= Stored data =
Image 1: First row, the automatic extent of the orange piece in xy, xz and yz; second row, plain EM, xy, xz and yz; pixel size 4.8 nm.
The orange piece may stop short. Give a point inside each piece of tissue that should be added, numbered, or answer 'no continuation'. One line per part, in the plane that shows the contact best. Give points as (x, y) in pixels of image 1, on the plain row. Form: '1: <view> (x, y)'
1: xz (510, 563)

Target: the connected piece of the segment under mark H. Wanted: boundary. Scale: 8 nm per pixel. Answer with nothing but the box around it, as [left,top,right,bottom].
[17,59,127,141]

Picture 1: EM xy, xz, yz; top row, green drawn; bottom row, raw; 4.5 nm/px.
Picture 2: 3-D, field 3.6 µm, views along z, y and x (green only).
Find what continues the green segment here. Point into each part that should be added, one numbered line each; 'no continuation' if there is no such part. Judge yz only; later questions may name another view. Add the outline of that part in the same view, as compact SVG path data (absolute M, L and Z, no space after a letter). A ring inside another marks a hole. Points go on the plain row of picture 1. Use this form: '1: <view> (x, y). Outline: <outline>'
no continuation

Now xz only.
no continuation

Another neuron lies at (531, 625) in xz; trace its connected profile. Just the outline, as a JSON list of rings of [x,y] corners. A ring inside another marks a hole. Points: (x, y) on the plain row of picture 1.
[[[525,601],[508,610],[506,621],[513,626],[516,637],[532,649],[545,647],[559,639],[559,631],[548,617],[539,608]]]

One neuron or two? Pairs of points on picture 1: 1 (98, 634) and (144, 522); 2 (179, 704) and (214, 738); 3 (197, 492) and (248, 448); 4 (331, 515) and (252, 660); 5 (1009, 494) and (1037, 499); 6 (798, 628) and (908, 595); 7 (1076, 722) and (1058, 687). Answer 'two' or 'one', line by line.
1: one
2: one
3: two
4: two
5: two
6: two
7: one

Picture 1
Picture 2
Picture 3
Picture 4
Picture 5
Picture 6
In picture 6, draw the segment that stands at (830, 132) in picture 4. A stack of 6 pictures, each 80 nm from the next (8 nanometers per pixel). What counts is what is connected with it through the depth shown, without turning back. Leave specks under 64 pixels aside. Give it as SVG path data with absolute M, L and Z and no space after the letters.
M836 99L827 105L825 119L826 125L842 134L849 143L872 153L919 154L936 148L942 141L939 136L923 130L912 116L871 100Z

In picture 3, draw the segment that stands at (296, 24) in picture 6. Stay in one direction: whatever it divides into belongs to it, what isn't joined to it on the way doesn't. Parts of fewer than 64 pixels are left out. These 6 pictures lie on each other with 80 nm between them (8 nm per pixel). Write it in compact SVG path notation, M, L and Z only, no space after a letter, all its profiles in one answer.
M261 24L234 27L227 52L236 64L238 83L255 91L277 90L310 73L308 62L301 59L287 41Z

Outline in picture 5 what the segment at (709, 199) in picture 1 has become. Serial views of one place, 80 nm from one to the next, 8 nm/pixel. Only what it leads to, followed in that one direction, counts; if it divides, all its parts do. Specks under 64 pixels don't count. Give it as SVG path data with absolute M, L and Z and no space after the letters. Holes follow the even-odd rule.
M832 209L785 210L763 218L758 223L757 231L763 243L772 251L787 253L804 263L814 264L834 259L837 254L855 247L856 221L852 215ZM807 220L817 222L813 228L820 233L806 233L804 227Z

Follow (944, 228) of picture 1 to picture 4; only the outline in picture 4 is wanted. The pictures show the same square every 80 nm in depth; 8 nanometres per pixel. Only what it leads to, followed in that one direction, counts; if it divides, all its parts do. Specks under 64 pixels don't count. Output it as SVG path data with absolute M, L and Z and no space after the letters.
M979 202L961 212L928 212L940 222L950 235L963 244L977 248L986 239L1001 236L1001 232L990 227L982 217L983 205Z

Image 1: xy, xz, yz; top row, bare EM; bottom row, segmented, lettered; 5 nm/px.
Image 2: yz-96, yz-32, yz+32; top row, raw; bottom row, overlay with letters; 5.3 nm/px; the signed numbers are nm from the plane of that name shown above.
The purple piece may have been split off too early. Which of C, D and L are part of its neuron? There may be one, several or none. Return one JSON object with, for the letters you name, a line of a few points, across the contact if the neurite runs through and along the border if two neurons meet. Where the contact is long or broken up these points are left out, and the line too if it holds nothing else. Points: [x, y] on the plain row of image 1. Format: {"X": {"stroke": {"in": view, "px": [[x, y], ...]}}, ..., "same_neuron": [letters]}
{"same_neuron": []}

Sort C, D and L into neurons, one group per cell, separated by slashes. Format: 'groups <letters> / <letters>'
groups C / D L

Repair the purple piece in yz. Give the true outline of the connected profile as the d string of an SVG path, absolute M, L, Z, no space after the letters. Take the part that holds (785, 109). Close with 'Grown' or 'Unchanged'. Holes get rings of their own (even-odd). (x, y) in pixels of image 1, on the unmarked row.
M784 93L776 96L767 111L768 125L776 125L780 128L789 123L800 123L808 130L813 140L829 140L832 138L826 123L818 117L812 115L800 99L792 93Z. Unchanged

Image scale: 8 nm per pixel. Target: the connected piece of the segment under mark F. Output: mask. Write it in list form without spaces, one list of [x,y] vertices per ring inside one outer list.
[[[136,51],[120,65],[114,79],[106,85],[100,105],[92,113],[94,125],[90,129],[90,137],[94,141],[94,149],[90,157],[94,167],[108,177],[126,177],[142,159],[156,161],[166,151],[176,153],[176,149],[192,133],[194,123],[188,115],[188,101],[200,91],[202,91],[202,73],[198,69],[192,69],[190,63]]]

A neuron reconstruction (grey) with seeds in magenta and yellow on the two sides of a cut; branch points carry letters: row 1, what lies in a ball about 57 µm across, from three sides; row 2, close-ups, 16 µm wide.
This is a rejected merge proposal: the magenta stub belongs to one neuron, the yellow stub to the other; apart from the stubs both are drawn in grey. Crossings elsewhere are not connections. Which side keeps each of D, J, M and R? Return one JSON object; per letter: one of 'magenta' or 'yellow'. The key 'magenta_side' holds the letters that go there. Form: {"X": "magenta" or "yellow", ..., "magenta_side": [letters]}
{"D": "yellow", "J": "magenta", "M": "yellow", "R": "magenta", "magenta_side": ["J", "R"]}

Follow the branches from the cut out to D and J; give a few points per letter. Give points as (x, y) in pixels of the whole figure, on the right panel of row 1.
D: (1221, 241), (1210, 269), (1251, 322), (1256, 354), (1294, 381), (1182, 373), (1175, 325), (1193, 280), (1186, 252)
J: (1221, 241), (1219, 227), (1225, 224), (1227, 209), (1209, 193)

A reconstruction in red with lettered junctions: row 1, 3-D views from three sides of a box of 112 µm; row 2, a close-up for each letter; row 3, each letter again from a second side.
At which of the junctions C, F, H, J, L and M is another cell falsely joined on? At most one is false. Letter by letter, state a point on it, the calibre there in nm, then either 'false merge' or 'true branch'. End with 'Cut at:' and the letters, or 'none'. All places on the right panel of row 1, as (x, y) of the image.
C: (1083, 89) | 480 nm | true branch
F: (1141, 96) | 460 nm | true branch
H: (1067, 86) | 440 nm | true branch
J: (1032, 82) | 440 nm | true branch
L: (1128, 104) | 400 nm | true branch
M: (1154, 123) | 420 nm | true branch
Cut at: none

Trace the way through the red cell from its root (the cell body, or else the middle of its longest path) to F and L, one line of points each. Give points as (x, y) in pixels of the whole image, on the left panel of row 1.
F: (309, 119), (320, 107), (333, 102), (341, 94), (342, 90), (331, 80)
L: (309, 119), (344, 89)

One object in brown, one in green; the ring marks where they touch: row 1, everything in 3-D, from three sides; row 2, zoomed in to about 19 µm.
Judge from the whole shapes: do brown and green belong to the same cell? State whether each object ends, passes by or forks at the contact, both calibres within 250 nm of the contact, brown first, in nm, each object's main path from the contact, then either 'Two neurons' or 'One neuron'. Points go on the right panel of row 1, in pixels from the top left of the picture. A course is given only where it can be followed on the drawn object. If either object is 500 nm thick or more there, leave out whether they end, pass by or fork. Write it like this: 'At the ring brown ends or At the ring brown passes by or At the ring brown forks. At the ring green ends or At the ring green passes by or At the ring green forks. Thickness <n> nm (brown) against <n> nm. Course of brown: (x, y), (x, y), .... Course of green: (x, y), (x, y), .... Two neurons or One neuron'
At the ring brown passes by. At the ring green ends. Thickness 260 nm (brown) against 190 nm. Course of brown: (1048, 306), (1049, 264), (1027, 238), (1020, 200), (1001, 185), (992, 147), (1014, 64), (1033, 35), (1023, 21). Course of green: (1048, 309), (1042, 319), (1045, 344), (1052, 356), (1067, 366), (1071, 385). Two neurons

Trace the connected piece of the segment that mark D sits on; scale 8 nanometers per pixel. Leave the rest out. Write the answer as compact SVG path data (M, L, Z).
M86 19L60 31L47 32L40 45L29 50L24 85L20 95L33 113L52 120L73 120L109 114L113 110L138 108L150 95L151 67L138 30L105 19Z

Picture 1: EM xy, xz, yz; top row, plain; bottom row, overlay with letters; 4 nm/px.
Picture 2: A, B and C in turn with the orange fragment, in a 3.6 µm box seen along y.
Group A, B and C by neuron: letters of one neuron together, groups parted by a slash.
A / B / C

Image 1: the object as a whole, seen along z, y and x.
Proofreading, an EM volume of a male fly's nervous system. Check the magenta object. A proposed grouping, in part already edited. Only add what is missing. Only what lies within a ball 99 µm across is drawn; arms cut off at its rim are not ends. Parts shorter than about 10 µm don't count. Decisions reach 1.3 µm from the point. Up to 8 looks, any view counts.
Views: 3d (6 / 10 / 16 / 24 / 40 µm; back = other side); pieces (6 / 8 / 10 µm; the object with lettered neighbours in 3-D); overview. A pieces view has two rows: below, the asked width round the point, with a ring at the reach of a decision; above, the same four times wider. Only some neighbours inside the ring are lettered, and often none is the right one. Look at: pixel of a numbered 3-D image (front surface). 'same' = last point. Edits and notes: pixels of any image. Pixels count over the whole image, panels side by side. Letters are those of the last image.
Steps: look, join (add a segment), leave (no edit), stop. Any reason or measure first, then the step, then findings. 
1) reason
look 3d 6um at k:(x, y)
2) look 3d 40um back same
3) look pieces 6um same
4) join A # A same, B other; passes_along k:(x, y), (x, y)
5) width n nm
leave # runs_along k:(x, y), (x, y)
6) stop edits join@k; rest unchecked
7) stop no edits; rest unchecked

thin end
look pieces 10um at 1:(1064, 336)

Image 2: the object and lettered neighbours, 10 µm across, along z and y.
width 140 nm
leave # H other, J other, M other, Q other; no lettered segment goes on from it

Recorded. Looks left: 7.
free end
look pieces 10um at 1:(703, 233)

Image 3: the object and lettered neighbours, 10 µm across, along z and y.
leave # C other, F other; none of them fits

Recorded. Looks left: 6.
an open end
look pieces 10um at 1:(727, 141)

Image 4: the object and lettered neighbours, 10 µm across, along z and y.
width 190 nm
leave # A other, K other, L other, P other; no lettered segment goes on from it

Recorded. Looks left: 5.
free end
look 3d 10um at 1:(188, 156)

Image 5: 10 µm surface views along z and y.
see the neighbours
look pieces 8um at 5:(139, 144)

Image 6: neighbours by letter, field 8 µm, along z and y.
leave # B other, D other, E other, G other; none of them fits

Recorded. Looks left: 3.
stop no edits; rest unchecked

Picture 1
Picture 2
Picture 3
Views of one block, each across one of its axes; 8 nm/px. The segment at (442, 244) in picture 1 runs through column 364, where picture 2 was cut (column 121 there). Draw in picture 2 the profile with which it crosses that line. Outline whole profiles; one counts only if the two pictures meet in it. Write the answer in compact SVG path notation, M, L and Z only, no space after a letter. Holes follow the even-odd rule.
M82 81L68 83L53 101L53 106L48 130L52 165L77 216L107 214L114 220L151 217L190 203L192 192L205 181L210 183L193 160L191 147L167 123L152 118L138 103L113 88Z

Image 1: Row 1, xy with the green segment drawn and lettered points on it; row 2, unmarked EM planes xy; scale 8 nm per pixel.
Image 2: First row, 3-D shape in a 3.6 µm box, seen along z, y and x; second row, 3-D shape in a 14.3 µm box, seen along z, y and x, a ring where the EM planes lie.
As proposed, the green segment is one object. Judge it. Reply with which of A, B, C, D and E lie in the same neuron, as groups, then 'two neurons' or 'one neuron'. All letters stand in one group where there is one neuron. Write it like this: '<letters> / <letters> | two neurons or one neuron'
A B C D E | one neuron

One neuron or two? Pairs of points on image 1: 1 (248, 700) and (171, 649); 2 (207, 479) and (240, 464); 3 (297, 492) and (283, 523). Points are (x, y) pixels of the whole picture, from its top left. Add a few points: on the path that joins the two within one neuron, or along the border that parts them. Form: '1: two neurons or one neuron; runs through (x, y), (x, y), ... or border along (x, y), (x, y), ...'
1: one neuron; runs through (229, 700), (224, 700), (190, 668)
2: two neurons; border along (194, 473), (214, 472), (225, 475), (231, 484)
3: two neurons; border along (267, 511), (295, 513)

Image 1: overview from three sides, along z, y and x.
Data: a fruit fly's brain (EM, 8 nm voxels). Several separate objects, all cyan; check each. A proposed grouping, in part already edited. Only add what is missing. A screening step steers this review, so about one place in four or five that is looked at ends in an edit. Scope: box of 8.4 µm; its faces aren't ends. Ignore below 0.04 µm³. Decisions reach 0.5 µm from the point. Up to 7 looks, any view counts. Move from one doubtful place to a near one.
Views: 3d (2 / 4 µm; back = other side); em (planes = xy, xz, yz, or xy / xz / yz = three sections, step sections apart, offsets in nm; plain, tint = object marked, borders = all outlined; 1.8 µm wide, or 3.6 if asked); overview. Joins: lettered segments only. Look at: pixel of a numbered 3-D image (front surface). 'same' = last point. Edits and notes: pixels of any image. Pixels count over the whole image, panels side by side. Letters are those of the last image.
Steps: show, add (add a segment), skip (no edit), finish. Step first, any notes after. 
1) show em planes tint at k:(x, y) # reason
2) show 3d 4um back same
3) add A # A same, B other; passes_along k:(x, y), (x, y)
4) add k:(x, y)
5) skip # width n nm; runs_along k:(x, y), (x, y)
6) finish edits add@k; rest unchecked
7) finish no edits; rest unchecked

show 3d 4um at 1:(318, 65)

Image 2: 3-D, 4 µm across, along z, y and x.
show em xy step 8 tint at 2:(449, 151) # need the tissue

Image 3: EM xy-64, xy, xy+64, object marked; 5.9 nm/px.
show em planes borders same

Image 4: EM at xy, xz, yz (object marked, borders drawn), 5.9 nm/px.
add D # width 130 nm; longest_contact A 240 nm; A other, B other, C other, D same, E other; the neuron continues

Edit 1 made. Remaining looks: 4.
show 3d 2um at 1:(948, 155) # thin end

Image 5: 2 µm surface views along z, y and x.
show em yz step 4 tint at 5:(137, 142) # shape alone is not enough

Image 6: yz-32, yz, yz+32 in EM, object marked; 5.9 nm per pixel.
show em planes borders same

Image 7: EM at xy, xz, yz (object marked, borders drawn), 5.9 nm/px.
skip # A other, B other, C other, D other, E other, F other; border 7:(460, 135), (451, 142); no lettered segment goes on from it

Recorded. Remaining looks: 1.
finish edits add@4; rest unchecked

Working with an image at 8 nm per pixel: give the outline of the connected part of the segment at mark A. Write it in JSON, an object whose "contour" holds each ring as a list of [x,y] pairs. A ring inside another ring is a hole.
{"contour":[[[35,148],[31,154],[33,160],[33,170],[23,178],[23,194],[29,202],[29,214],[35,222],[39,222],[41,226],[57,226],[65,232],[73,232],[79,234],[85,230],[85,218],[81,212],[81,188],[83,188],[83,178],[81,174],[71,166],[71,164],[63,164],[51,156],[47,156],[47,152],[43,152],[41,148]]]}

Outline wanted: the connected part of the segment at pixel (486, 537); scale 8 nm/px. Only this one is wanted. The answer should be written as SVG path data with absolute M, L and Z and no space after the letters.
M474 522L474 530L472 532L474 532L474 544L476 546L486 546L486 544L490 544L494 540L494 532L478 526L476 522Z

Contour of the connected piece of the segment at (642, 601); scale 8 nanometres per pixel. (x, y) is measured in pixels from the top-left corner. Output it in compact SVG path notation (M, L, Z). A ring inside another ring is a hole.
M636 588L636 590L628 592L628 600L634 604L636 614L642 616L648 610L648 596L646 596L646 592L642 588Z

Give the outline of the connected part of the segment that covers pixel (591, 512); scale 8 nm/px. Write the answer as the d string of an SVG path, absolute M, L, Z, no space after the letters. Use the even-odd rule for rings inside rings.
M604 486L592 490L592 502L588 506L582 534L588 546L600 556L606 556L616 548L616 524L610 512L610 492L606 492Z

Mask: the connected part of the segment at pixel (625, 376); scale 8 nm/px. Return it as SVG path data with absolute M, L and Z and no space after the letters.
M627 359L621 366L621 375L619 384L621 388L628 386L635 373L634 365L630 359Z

= Task directions =
Among the entries above, find the line with "The purple piece may" and the line with "A neuron reconstruction"; give again exactly these two lines and all lines between them.

= Solution to this problem =
The purple piece may have been split off too early. Which of C, D and L are part of its neuron? There may be one, several or none. Return one JSON object with, for the letters you name, a line of a few points, across the contact if the neurite runs through and along the border if two neurons meet. Where the contact is long or broken up these points are left out, and the line too if it holds nothing else. Points: [x, y] on the plain row of image 1. Format: {"X": {"stroke": {"in": view, "px": [[x, y], ...]}}, ..., "same_neuron": [letters]}
{"same_neuron": []}

Sort C, D and L into neurons, one group per cell, separated by slashes. Format: 'groups <letters> / <letters>'
groups C / D L

Repair the purple piece in yz. Give the true outline of the connected profile as the d string of an SVG path, absolute M, L, Z, no space after the letters. Take the part that holds (785, 109). Close with 'Grown' or 'Unchanged'. Holes get rings of their own (even-odd). (x, y) in pixels of image 1, on the unmarked row.
M784 93L776 96L767 111L768 125L776 125L780 128L789 123L800 123L808 130L813 140L829 140L832 138L826 123L818 117L812 115L800 99L792 93Z. Unchanged

Image scale: 8 nm per pixel. Target: the connected piece of the segment under mark F. Output: mask. Write it in list form without spaces, one list of [x,y] vertices per ring inside one outer list.
[[[136,51],[120,65],[114,79],[106,85],[100,105],[92,113],[94,125],[90,129],[90,137],[94,141],[94,149],[90,157],[94,167],[108,177],[126,177],[142,159],[156,161],[166,151],[176,153],[176,149],[192,133],[194,123],[188,115],[188,101],[200,91],[202,91],[202,73],[198,69],[192,69],[190,63]]]

A neuron reconstruction (grey) with seeds in magenta and yellow on the two sides of a cut; branch points carry letters: row 1, what lies in a ball about 57 µm across, from three sides; row 2, close-ups, 16 µm wide.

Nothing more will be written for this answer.